Springing from ordinary events, or a picture, or an aspect of the priestly life, David Scott’s beautifully restrained poems work up the detail into a moment of significance.
They are rooted in an English culture which is found not only in locality, but also in understatement, and the sideways look. But his poetry has wider reverberations, exploring spirituality and ways of praying as well as momentary glimpses of meaning caught in everyday life.
‘With this volume, Beyond the Drift, David Scott has some claim to be the Church of England’s finest living poet.’ - Ronald Blyth, Church Times
'I have lived with this volume for the past month. It has become a treasure. I commend it highly...Here is a major talent, writing of the territory of faith and human experience with enquiry and mystery, with intelligence and honesty, with simplicity and profundity – above all, with the ability to put the right word in the right place' - The Rev Geoff Corne, Methodist Recorder [on Beyond the Drift].
'Scott is that much abused thing, a ‘national treasure’. Thus there is an Englishness about these poems which is defiantly not Little Englandism; Scott is ‘catholic’ in the original meaning of the term as ‘universal’. Perhaps there is another poet-priest waiting in the wings to take up the baton, but at the moment David Scott speaks with a quiet eloquence of which Herbert would have surely have approved' - Ian Pople, The Manchester Review [on Beyond the Drift].

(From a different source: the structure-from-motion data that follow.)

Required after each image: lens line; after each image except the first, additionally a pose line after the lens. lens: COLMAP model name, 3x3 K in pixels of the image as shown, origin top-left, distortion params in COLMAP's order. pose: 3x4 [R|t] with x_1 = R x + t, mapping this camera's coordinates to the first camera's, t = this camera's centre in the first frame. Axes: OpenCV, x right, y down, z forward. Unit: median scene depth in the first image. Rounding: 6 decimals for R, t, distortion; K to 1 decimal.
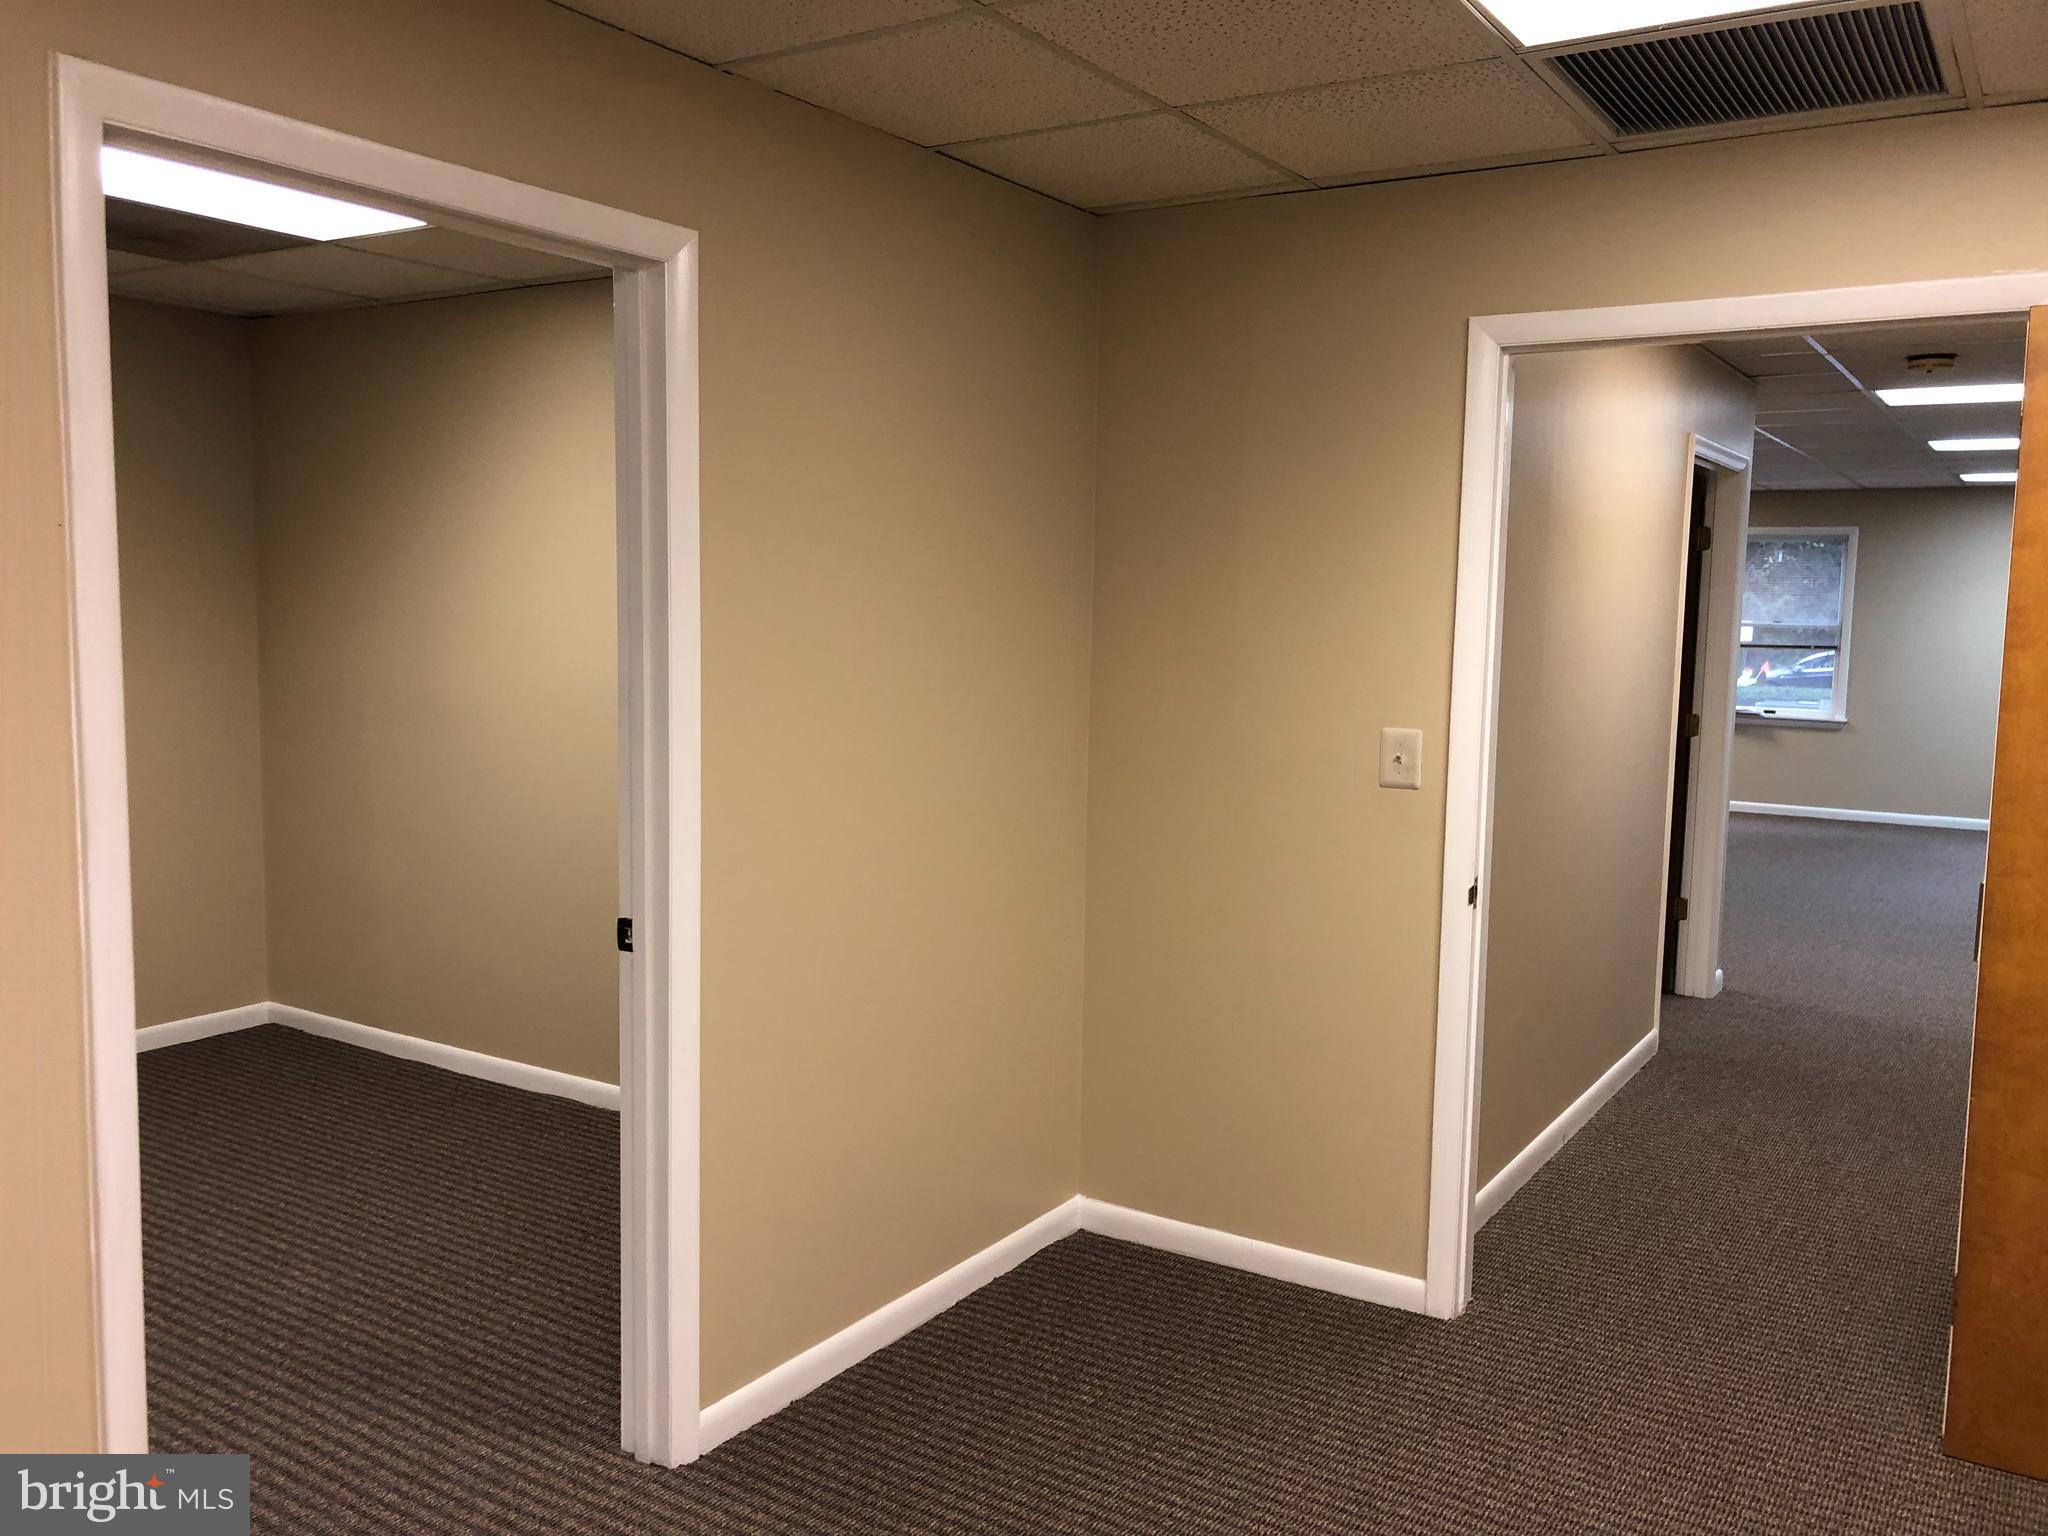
lens RADIAL K [[1670.7, 0, 974.9], [0, 1670.7, 769.0], [0, 0, 1]] dist [0.006242, 0.007824]
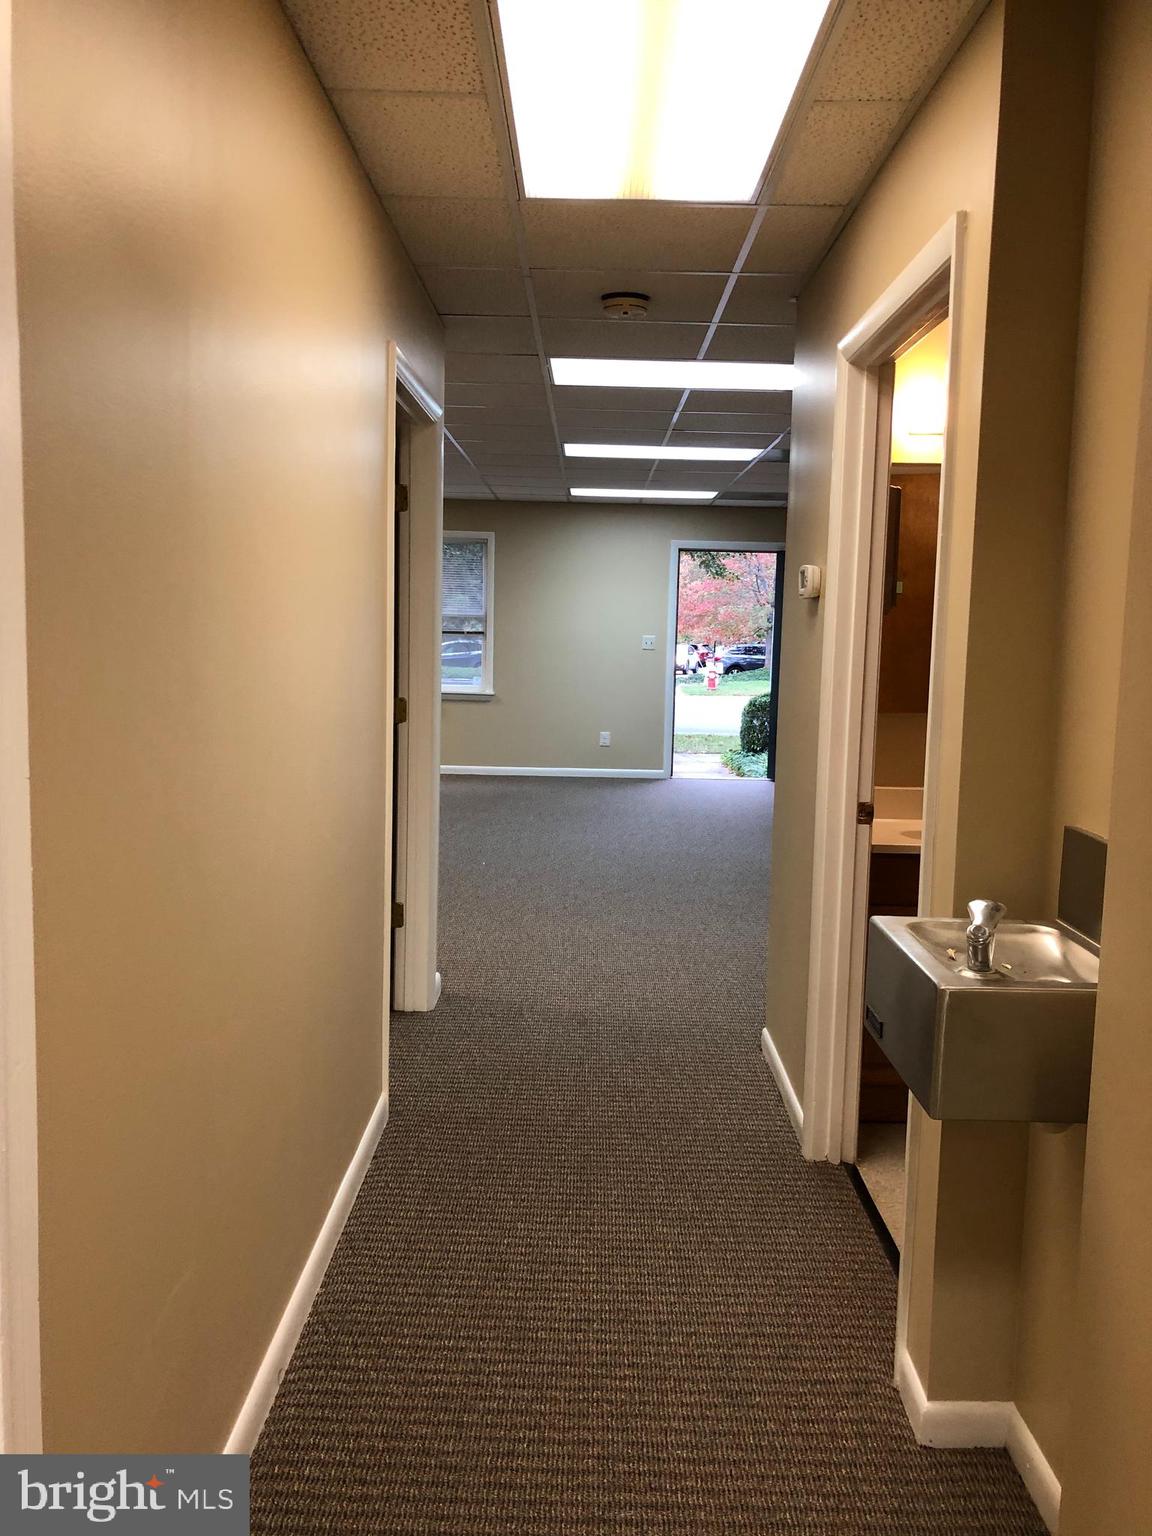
lens RADIAL K [[1270.5, 0, 579.5], [0, 1270.5, 746.2], [0, 0, 1]] dist [0.001052, 0.041820]
pose [[0.838569, -0.053591, 0.542153, 0.263354], [0.048655, 0.998540, 0.023447, -0.033501], [-0.542618, 0.006717, 0.839953, 0.703967]]
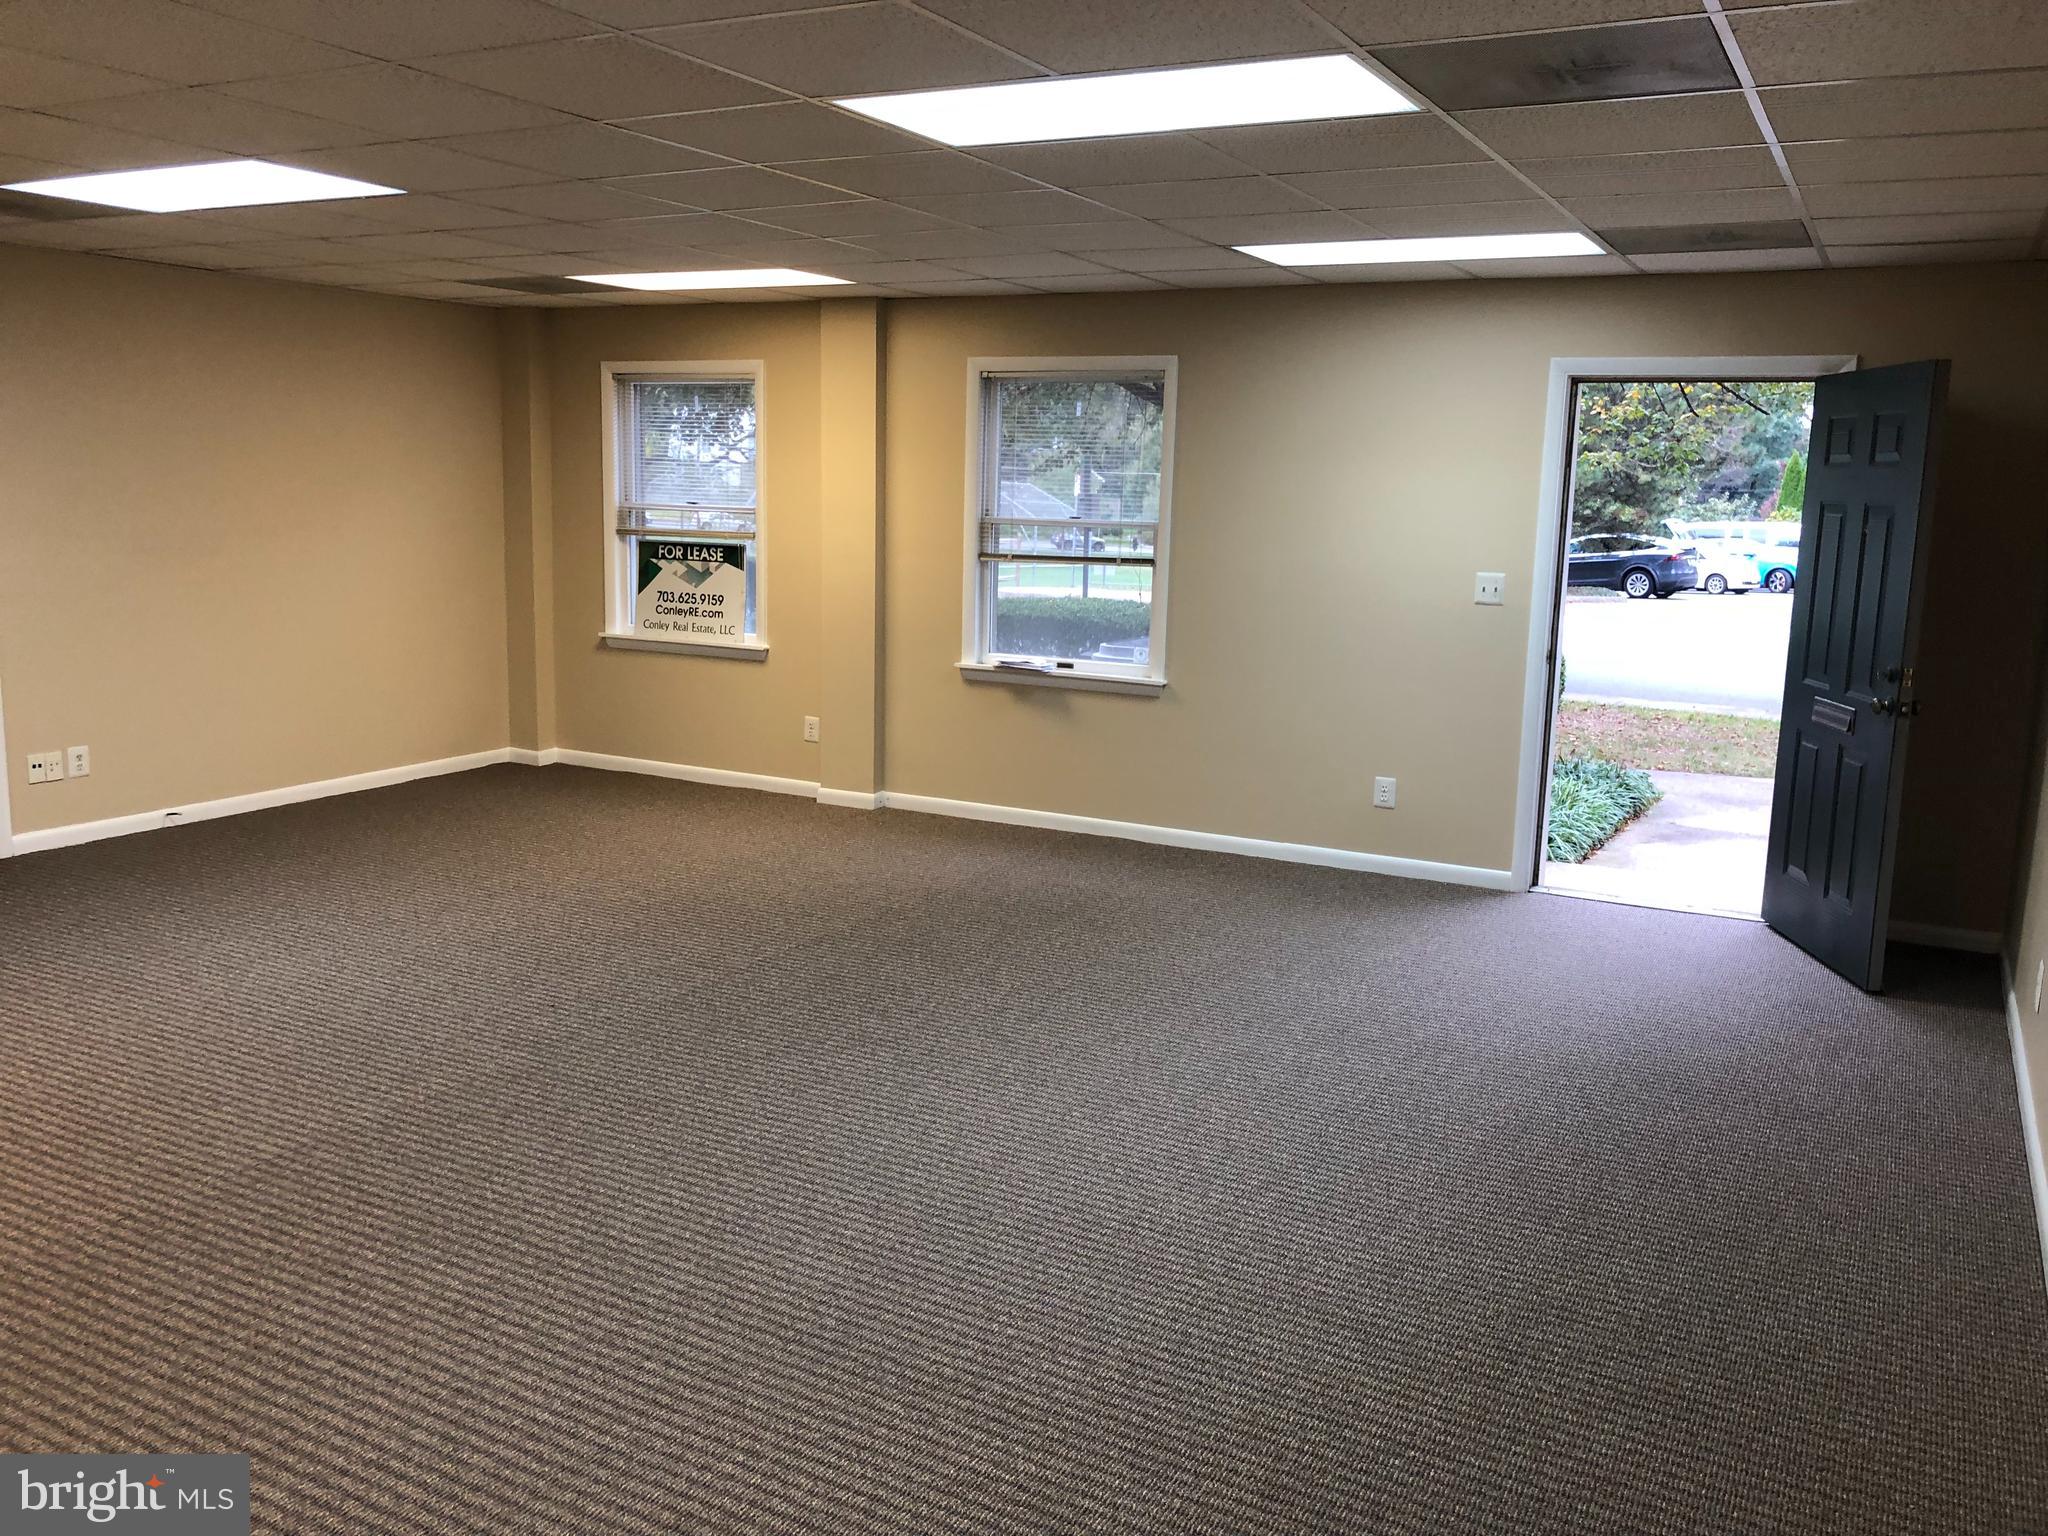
lens RADIAL K [[1677.7, 0, 1024.0], [0, 1677.7, 768.0], [0, 0, 1]] dist [0.029199, -0.004820]
pose [[0.996264, -0.009083, 0.085882, 1.479556], [0.002687, 0.997233, 0.074297, -0.154385], [-0.086320, -0.073789, 0.993531, 1.423863]]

David Scott (1947–2022) was renowned as a poet, priest and religious writer who first came to public attention in 1978 when he won the Sunday Times/BBC national poetry competition with his poem ‘Kirkwall Auction Mart’ and appeared on television news programmes reading the poem in situ. A Quiet Gathering, his first book of poems, was published by Bloodaxe Books in 1984, and won him the Geoffrey Faber Memorial Prize in 1986. His second collection, Playing for England (Bloodaxe Books, 1989) was a Poetry Book Society Recommendation. Both books were illustrated by Graham Arnold of the Brotherhood of Ruralists. The poems from the two collections were republished with new work in David Scott’s Selected Poems (Bloodaxe Books, 1998), and followed by Piecing Together in 2005. His retrospective, Beyond the Drift: New & Selected Poems (Bloodaxe Books, 2014), drew on his four previous Bloodaxe titles, with the addition of a whole collection of new poems.